初めは漫画で、後には白黒TVのアニメで<鉄腕アトム>にくぎ付けになってから半世紀。我々の世代は、夢と現実をないまぜにしながら大人になり、きちんと自分たちの社会にジャッジすることなく過ごしてきてしまいました。

♪こころ優しぃ〜科学の子ォ 10万馬力だ鉄腕アトム〜・・と歌いながら、きっと未来は素晴らしい。原子の力が約束してくれる。その想いは永遠の未来に続いていると信じていました。
ちょうどその頃、東海村の原子炉に<未来の火>が灯ったと社会科の教科書で習い、原子力の平和利用が将来ぜったいに必要だと教えられました。やがて全国各地に原子力発電所が作られ、原子力空母や原子力潜水艦など、<原子力>がどんどん耳馴染みのあるワードになっていきます。

その一方で、ゴジラの誕生から放射能の恐ろしさを知り、広島や長崎の悲劇と絶望を知り、そしてチェルノブイリやフクシマを体験することになります。

太陽のような未来のエネルギーも、放射能の底知れない恐怖も、それが同じものであることを大人ははっきりと示してくれませんでした。

だからと言って、先達を責めても責任をとれる訳ではありません。平和利用の名の下に、真実を知ろうとせず、流れに任せて、私達はすでに取り返しのつかないところまで状況を進めてしまいました。膨大なコストを使っても人類が処理できない廃棄物を考えれば、立ち止まって謙虚に考え直すべき時が今ではないでしょうか。将来の世代に大変な置き土産をして消えていくことを、恥としなければなりません。
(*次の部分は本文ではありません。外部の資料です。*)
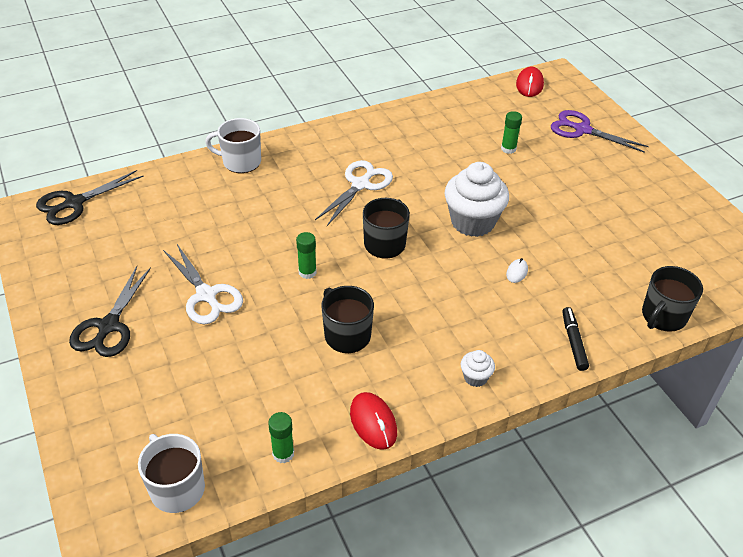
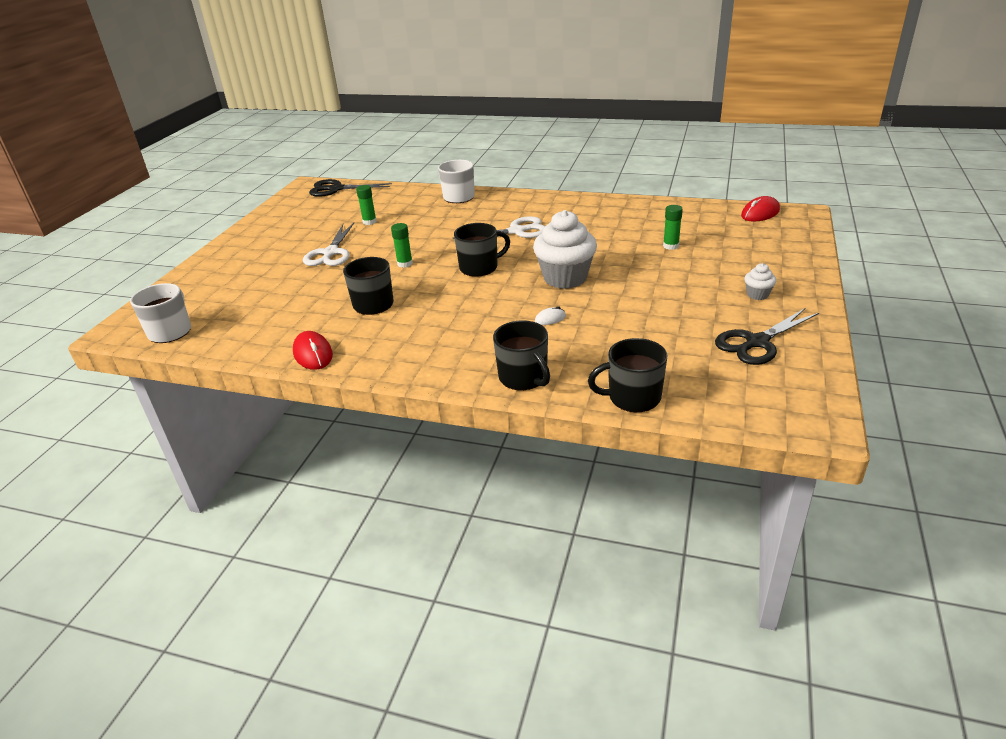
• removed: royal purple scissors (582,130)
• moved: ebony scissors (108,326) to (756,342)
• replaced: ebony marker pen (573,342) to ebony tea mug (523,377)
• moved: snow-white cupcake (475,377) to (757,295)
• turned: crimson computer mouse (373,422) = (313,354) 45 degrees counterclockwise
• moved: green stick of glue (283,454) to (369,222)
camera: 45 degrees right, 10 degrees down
私達は唯一の被爆国民だというのに、罪無き福島の人達と国土に与えたダメージを持ってしても、警鐘とはならないのでしょうか。

ところで、最近騒がしい隣国の太っちょ坊や。特権環境で当然<アトム>を見て育ったでしょうが、もう1度その頃の純な感性を思い出して欲しいものです。ちょっとでも狂気に走って、原発列島と呼ばれるこの国に向けてミサイルを発射するなら、狙いさえ原発に定めれば核弾頭を搭載する必要は無いのですから。